Moreover, the claim presented in the arrangement proceedings was in due form and valid on its face. This made out a prima facie case for its allowance. Bankruptcy Act § 57d, 11 U.S.C. § 93(d); Whitney v. Dresser, 200 U.S. 532, 26 S. Ct. 316, 50 L. Ed. 584; 3 Collier on Bankruptcy ¶ 57.13 (14th Ed. 1941) and cases cited. To support his objection, the receiver must go forward with his evidence. As it is, he has totally failed to show that the increased cost is traceable to contract differences.

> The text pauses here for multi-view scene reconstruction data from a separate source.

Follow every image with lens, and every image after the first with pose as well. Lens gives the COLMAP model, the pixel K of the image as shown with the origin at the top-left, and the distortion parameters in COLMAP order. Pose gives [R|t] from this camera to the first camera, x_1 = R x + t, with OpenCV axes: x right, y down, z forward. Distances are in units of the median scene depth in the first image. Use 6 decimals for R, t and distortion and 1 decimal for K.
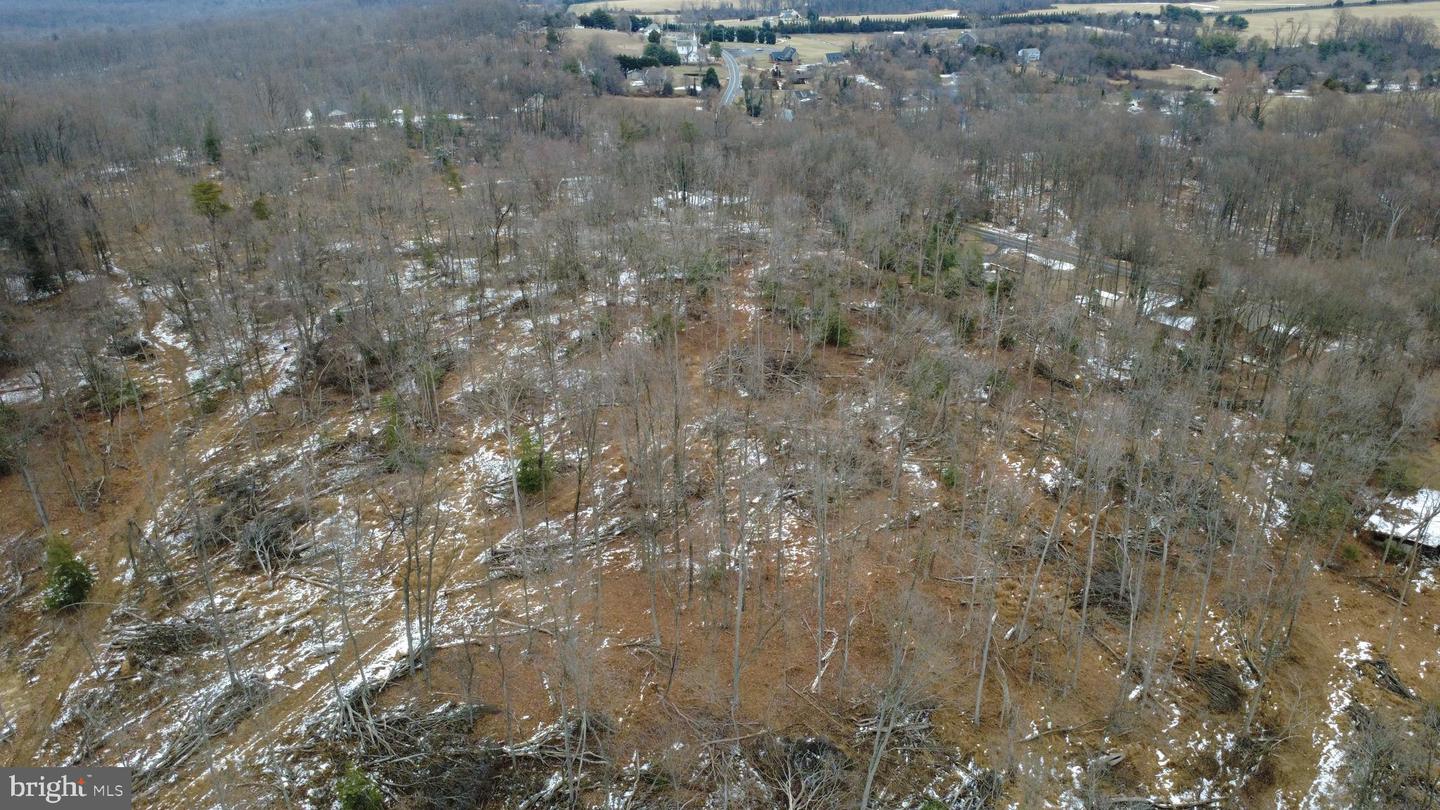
lens RADIAL K [[1044.1, 0, 718.1], [0, 1044.1, 399.3], [0, 0, 1]] dist [-0.001546, 0.005807]
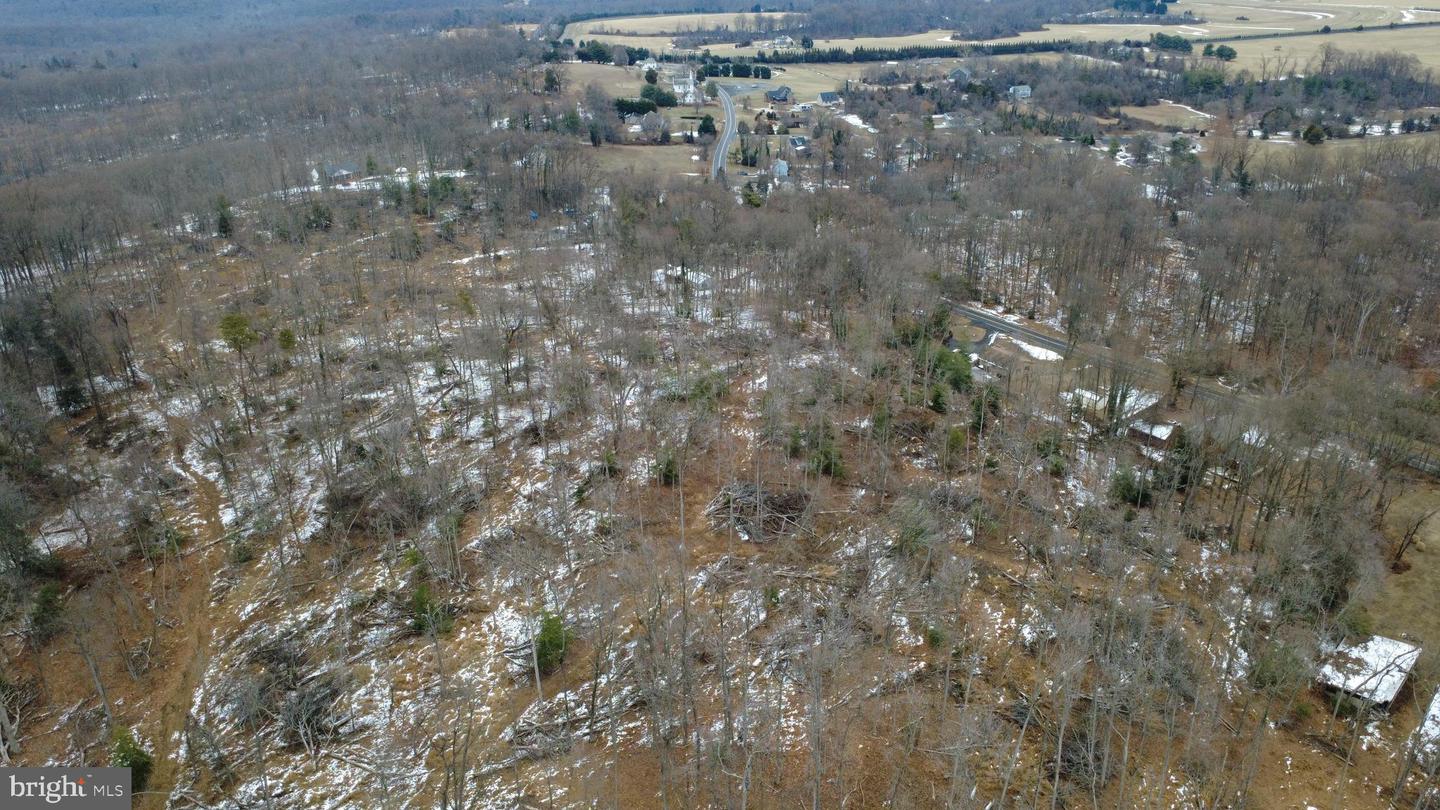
lens RADIAL K [[1044.1, 0, 718.1], [0, 1044.1, 399.3], [0, 0, 1]] dist [-0.001546, 0.005807]
pose [[0.999986, -0.003533, 0.003971, -0.005090], [0.003532, 0.999994, 0.000351, -0.135360], [-0.003972, -0.000337, 0.999992, -0.063925]]
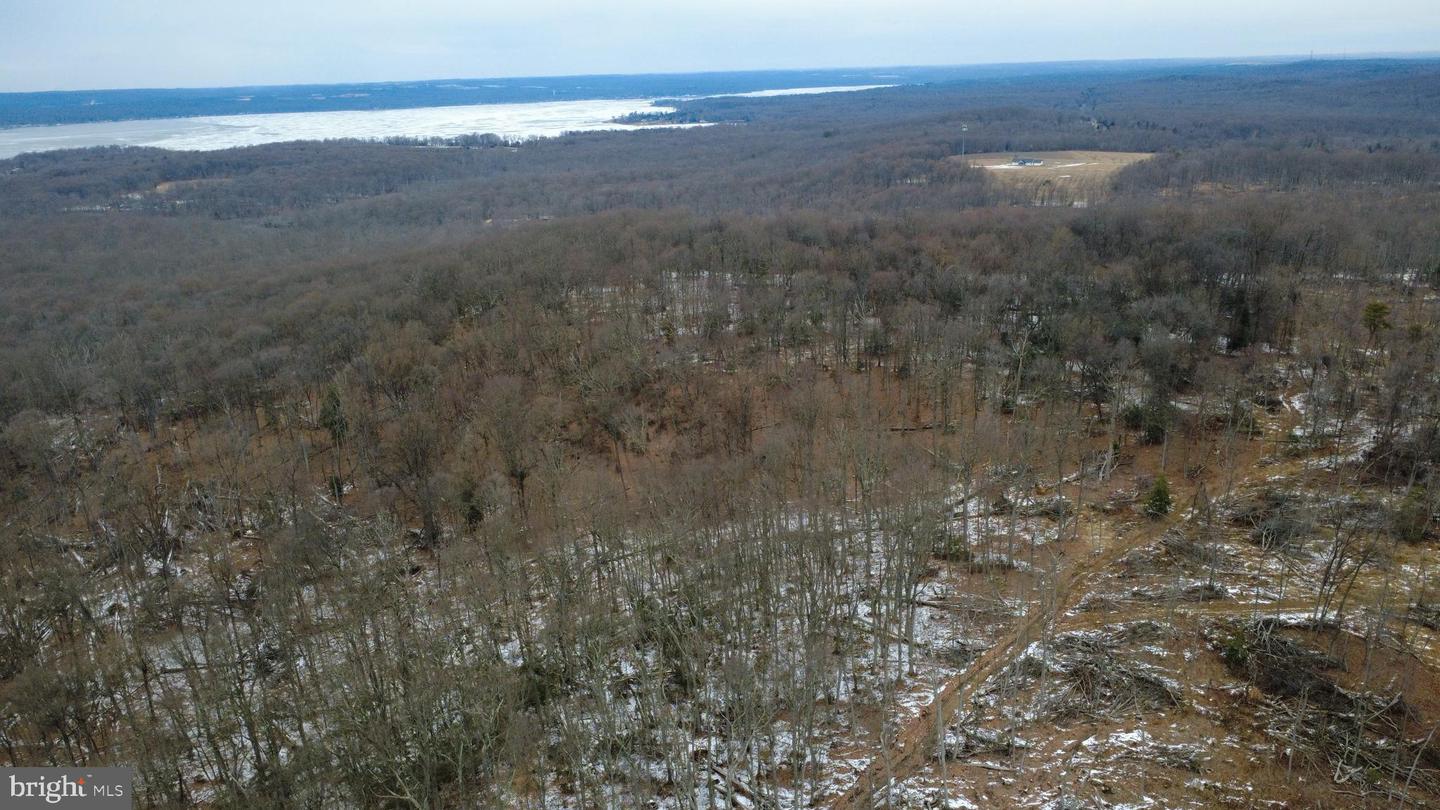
lens RADIAL K [[1044.1, 0, 718.1], [0, 1044.1, 399.3], [0, 0, 1]] dist [-0.001546, 0.005807]
pose [[0.451157, 0.290371, -0.843885, 0.300002], [-0.361126, 0.924113, 0.124911, 0.040807], [0.816116, 0.248394, 0.521781, -0.352863]]
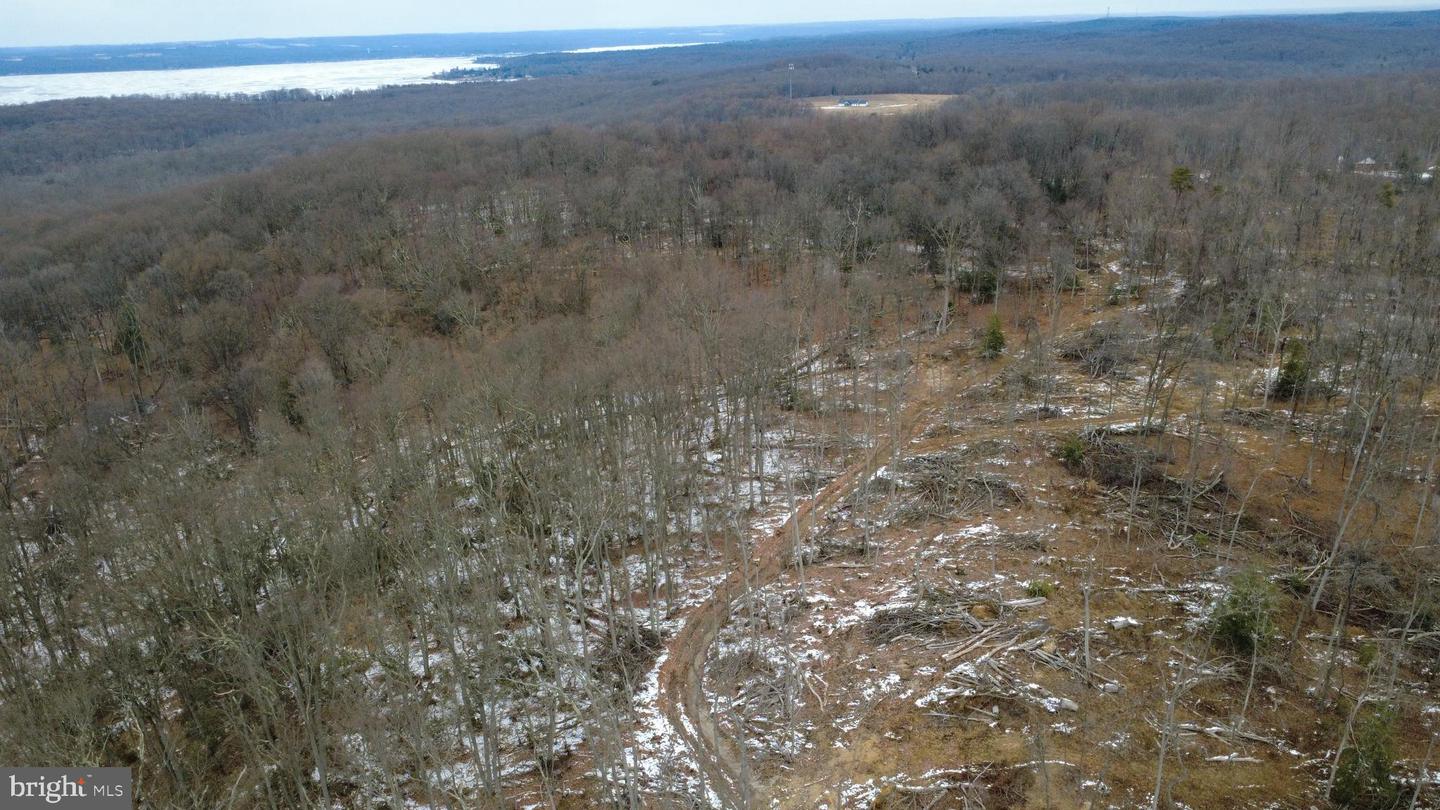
lens RADIAL K [[1044.1, 0, 718.1], [0, 1044.1, 399.3], [0, 0, 1]] dist [-0.001546, 0.005807]
pose [[0.585993, 0.288148, -0.757353, 0.306047], [-0.326387, 0.939400, 0.104873, 0.147428], [0.741677, 0.185735, 0.644529, -0.304065]]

Finally, the receiver asserts that the Bearing contract was subject to the Renegotiation Act of 1951, 50 U.S.C. App. §§ 1211-1223, and that appellant must account for sums which might be recouped thereunder. The short answer to this contention is that the Renegotiation Act creates a statutory, not a contractual, relationship. True, the Bearing contract, as was required, made reference to the Act; but the Act would apply in the absence of such a reference. And the impact of renegotiation is calculated without relation to the terms of any individual contract. It falls on the entire profits realized from the government over an entire fiscal year. It is far closer to a tax or a conscription of property than to a condition of an individual contract, see Lichter v. United States, 334 U.S. 742, 754-755, 68 S. Ct. 1294, 92 L. Ed. 1694; and it cannot be deemed a reduction in the Bearing contract price such as would aid the debtor here.
Accordingly the claim below was well founded; and in the absence of a showing of adequate objection, it must be allowed in the amount of the additional cost for completion of the work.
Reversed and remanded for allowance of the claim.